TEXT below:
Eastern Sierra Backcountry Snow Report November 24th, 2015

In Conditions Reports, Eastern Sierra Backcountry Snow Report, From the Range of Light & Fast by Howie SchwartzLeave a Comment

Salutations backcountry skiers and snowboarders!

The backcountry season is open! That means we at SMG now continue our tradition of reporting on the current and recent snow conditions for the Eastern Sierra. As a reminder, This report is not an avalanche advisory, nor is it comparable to information offered by any avalanche information center. The Eastern Sierra Avalanche Center is the local avalanche center that keeps us all informed on snow and avalanche conditions for purposes of backcountry risk management. The information here is supplemental and may further assist your trip planning by describing skiing and riding conditions from the perspective of snow quality and enjoyment. Do not attempt to use this information as an indication of what terrain may or may not be safe. Conditions change rapidly and often this report contains information that has expired by the time it is published. This report covers select random areas from the Mount Whitney zone north to Sonora Pass. It features reporting from our network of guides and local enthusiasts who collectively contribute information and photos from their extensive personal and professional mountain reconnaissance. We publish 1-2 times per week, more if conditions dictate and the info is available. We start now and will report until the backcountry melts off in the late spring, then we transition back to our summer Alpine Conditions Report for climbers and walkers.
End of TEXT.
EXTRACTED INFORMATION below:
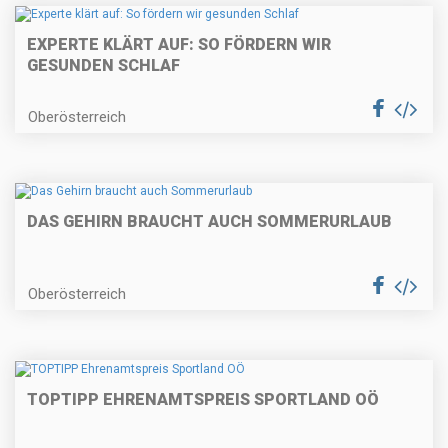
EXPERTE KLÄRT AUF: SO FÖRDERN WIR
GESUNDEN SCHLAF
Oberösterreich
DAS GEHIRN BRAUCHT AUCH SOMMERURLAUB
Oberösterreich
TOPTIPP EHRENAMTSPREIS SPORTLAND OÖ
End of EXTRACTED INFORMATION.
EXTRACTED INFORMATION below:
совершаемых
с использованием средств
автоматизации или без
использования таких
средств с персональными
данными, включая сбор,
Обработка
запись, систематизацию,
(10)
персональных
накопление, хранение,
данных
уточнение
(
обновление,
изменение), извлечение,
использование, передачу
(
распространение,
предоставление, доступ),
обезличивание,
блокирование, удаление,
End of EXTRACTED INFORMATION.
Rewrite the stretch of the snow report from "Eastern Sierra Backcountry Snow Report November" through "skiers and snowboarders!", putting "Greetings" in place of "Salutations". None of the rows is needed here.

_OUTPUT OF THE EXERCISE_.
Eastern Sierra Backcountry Snow Report November 24th, 2015

In Conditions Reports, Eastern Sierra Backcountry Snow Report, From the Range of Light & Fast by Howie SchwartzLeave a Comment

Greetings backcountry skiers and snowboarders!